MS in TESOL has given me greater access in primary schools, high schools, and colleges. In the Hungarian Reformed Seminary, theological students will now be given the opportunity to participate in an English Conversation Class. Without the MS degree they would not even have given me the appointment to pitch the concept. But we start in September! All around, I am more QUALIFIED and thus a valued commodity in a “degree focused” society.

7.What advice would you give prospective students about pursuing a Master in Education degree of any type at Nyack College?

FOR MISSIONARIES: If you have the time (and money), it might be nice to go for the certified program at Nyack. In hindsight, I wish I had considered this option sooner. At some point most missionaries return to the States, and having this already done would be a boon.
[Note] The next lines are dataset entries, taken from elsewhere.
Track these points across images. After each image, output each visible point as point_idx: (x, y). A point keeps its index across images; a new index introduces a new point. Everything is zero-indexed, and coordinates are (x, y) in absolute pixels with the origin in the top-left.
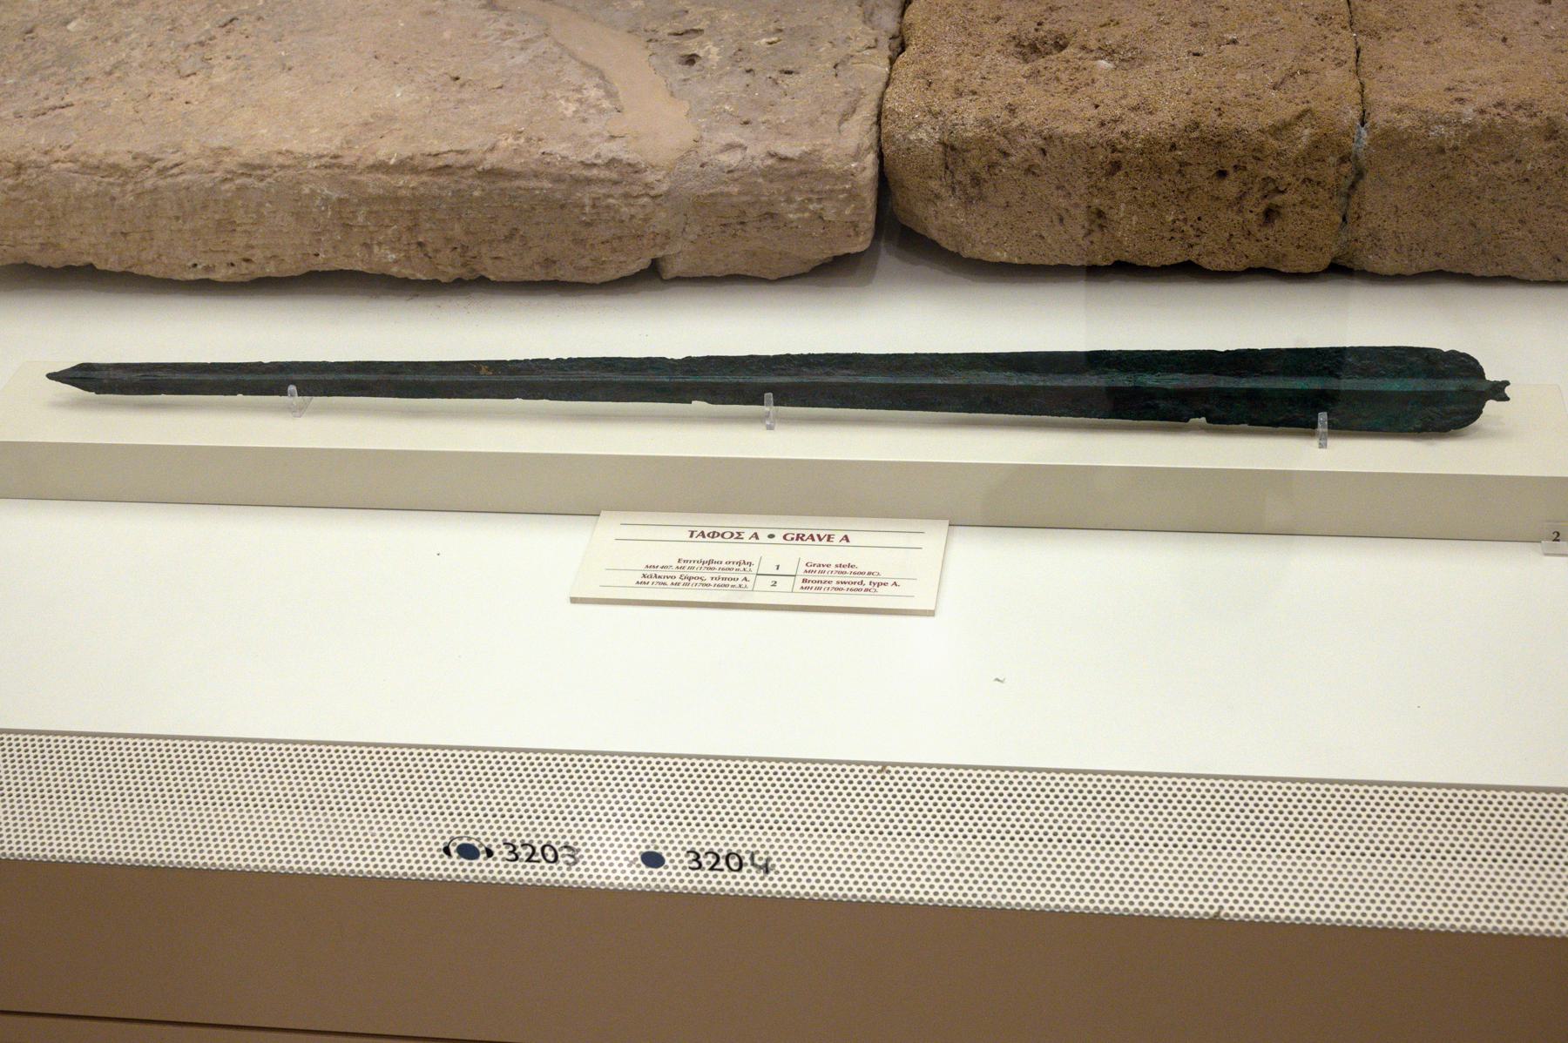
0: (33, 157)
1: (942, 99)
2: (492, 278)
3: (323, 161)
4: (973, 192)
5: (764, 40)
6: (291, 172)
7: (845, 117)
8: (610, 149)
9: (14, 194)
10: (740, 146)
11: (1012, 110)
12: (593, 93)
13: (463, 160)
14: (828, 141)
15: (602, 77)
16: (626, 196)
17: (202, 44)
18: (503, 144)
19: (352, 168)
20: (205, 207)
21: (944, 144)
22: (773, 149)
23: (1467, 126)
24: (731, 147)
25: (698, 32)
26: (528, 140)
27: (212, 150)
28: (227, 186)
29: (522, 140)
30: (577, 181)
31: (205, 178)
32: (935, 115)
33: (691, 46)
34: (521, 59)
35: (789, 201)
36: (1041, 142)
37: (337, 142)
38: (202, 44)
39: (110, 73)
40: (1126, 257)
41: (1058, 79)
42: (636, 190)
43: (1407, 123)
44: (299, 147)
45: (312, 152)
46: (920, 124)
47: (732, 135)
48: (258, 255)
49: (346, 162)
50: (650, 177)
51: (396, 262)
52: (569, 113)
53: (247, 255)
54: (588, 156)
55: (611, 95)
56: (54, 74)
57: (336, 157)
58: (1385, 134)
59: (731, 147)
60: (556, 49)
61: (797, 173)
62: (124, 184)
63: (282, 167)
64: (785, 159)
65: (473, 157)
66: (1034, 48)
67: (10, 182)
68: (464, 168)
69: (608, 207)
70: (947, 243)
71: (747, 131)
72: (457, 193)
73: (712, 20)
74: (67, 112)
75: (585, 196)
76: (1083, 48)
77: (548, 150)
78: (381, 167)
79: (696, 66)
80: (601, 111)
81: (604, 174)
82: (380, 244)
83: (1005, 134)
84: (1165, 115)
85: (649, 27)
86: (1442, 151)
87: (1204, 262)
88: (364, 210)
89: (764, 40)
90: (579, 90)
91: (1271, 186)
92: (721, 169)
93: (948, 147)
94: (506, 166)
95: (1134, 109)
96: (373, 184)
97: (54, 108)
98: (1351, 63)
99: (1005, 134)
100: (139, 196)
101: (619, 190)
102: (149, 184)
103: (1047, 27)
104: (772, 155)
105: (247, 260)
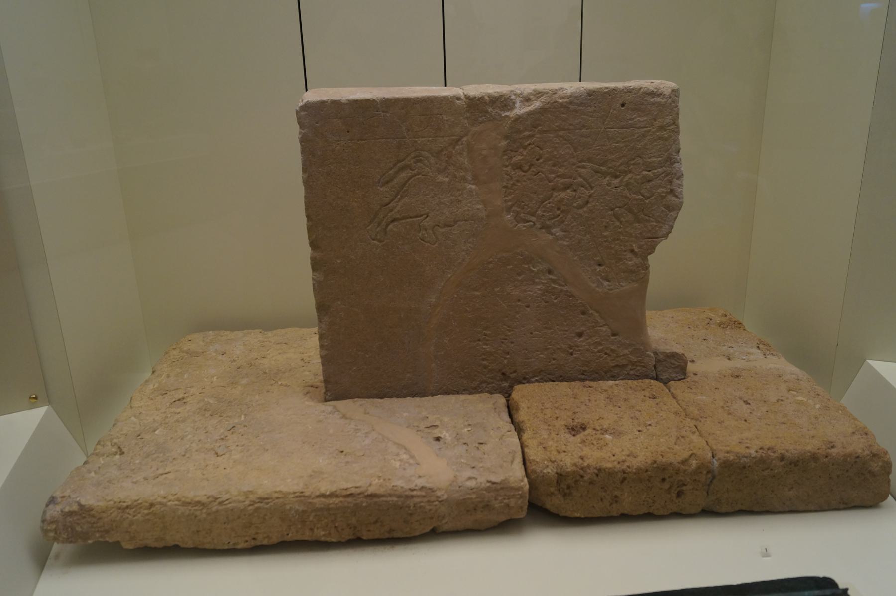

However, many missionaries intend to stay overseas forever, so it is all case-dependent.* But at the same time, the time spent on these studies did take me away from missions work. Trying to balance the mission work and school work – PLUS family life was VERY difficult. It is essential that your spouse, family, and coworkers understand the stresses of the degree program. They really will need to be supportive.

* Editor’s note: Since the matter of teacher certification is so case-dependent, all prospective Education students are advised to discuss program options with their admissions counselor and advisor about the best program suitable for them.